Battling the beetle

Battling the beetle

July 16, 2012 at 2:31PM
(The Minnesota Star Tribune)
Japanese Beetles fed on rose blossoms from the Kiss Me variety Friday afternoon July, 29, 2011 at the Rose Garden near Lake Harriet in Minneapolis, Minn. The beetles, which arrived in the U.S. from Japan in 1916, have been devouring flowers, but especially roses in the Rose Garden in the past several years.  ] JEFF WHEELER '\u20AC' jeff.wheeler@startribune.com
(DML - Star Tribune/The Minnesota Star Tribune)

The invasion has landed -- and is devouring our landscapes. I'm talking Japanese beetles, those voracious pests that make their presence all-too-known in mid-July.

A few months ago, there was some speculation in the plant world that this could be a worse-than-usual year for Japanese beetles because of the early spring and mild winter. Now that they're here and munching, that definitely seems to be the case, at least in my yard.

Japanese beetles started invading my space a few years ago, right after I planted a little contorted filbert tree. In no time at all, it was covered with beetles who turned its leaves into lace doilies. I'm pesticide-averse, so I didn't do much those first few growing seasons. Besides, the beetles were so enamored of the filbert tree that they largely avoided my few rose bushes.

This year, it's another story.

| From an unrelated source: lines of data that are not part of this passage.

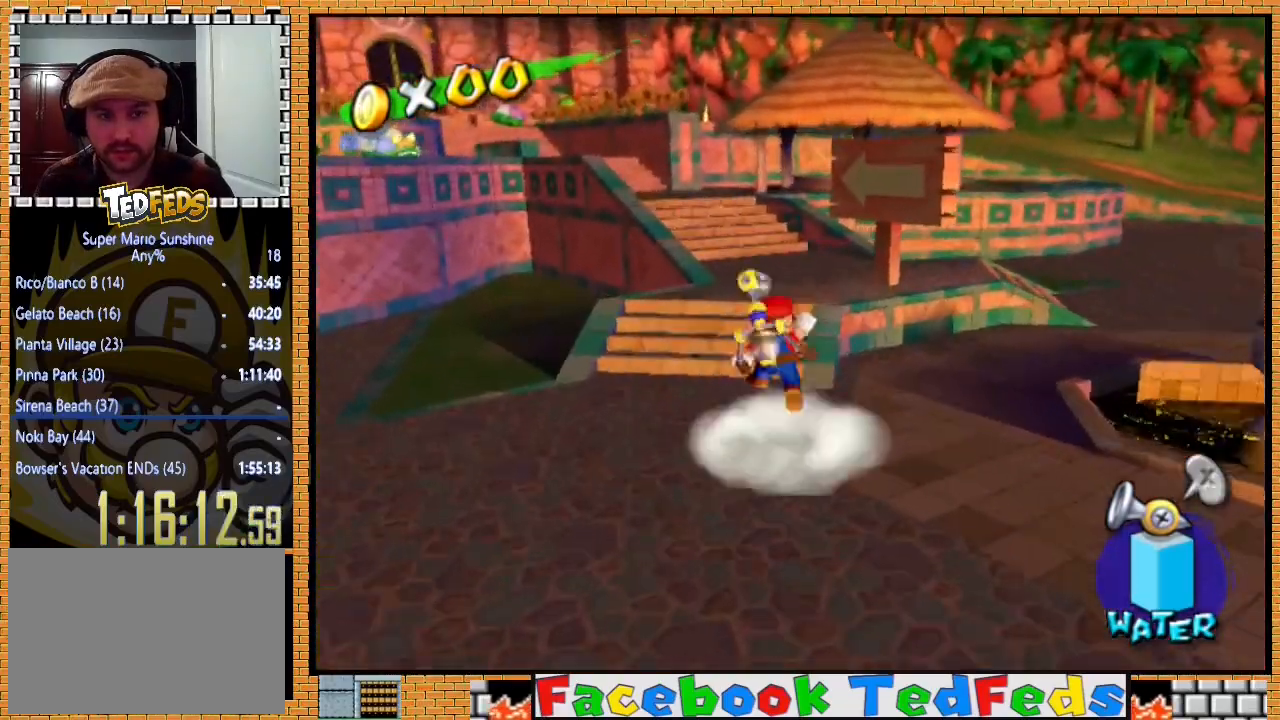
{"buttons": [], "left_stick": "up-left", "right_stick": "center", "events": [[133, "X", "down"], [233, "X", "up"], [333, "left_stick", "up-left"], [400, "A", "down"], [500, "A", "up"]]}
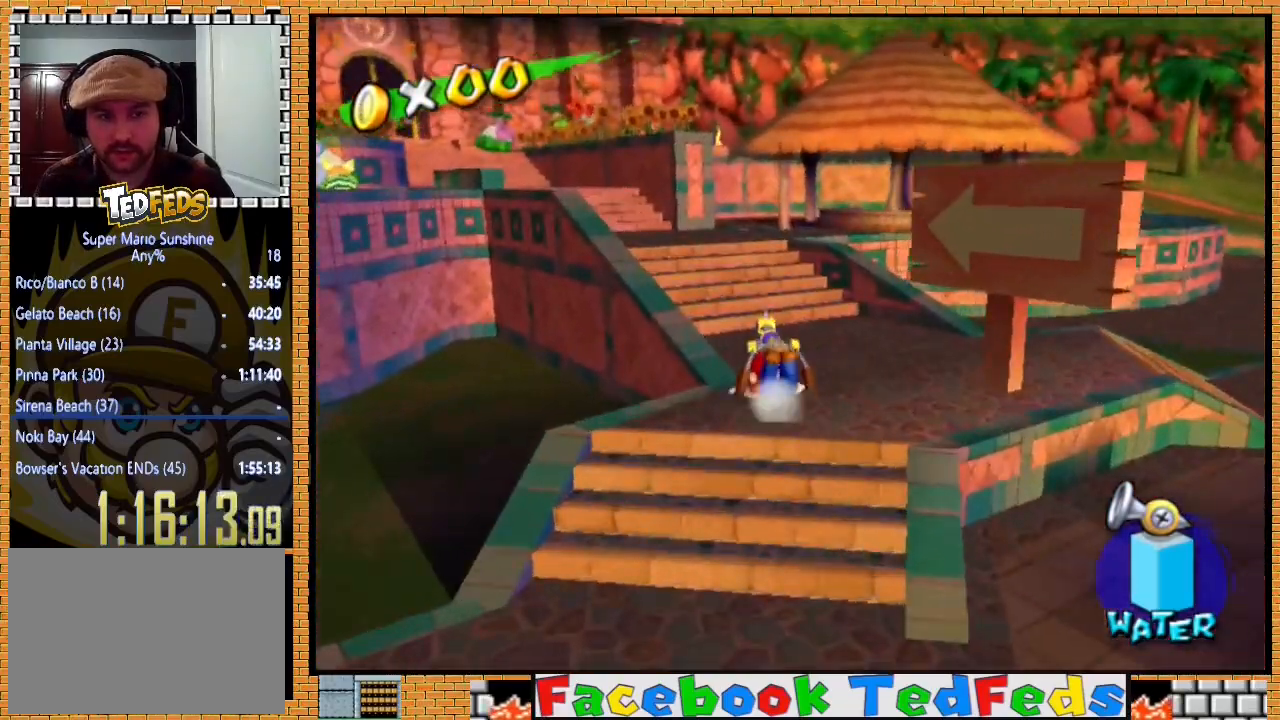
{"buttons": [], "left_stick": "up-left", "right_stick": "center", "events": [[100, "A", "down"], [133, "A", "up"]]}
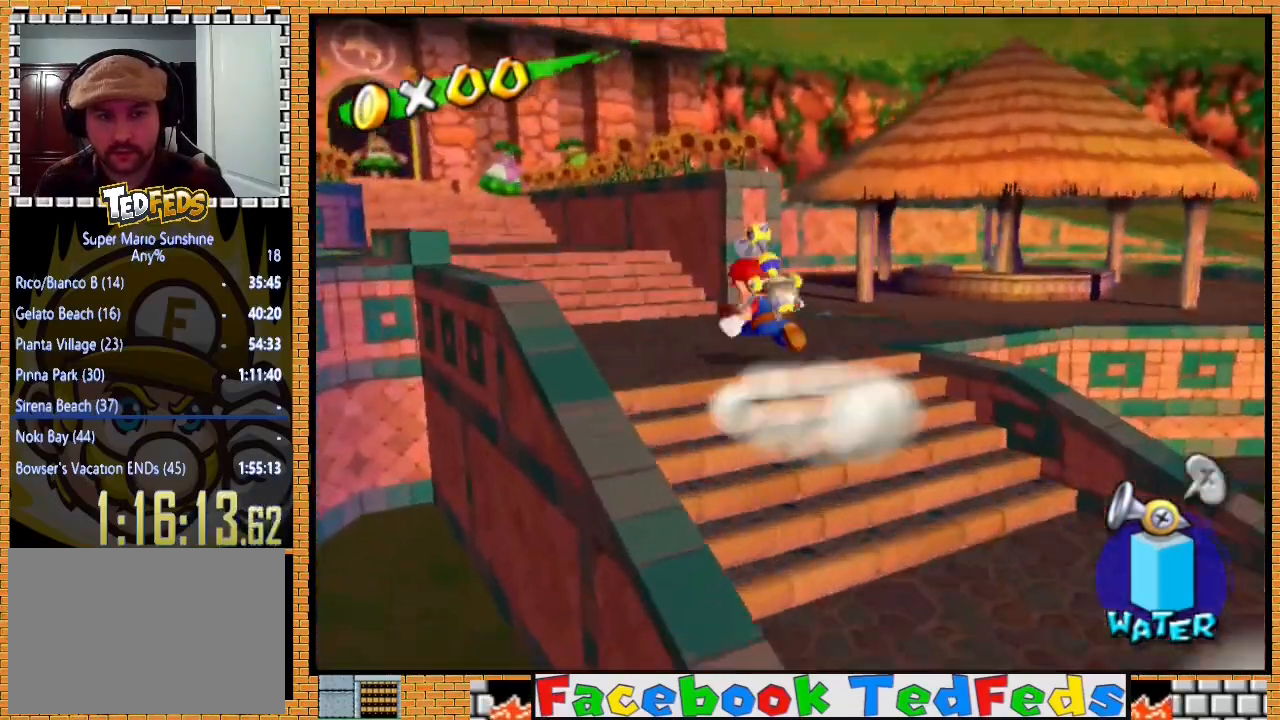
{"buttons": [], "left_stick": "left", "right_stick": "center", "events": [[67, "A", "down"], [200, "X", "down"], [333, "A", "up"], [333, "X", "up"], [400, "left_stick", "left"]]}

The beetles are munching all over my yard, and it isn't pretty. In addition to the filbert tree, they've decimated my roses and a patch of Virginia creeper. I even found a few on canna in pots on my second-story deck, a refuge they've never invaded before.

I knocked those beetles into a pan of hot soapy water, then threw them down the garbage disposal. But the battalions of beetles below, in my garden, would take full-time surveillance to combat manually.

We did try an application of milky spore to the bare patch in my lawn where the beetles appear to be laying their eggs and spawning their larvae. But that will take several seasons to have any impact on the beetle population, I'm told.

I don't want to go the pesticide route, but I may weaken.

The University of Minnesota Extension Service has a lot of good information about Japanese beetles on its website, http://www.extension.umn.edu/distribution/horticulture/dg7664.html

What's going on in your yard re: Japanese beetles? Worse than usual? About the same? Or do they leave you alone?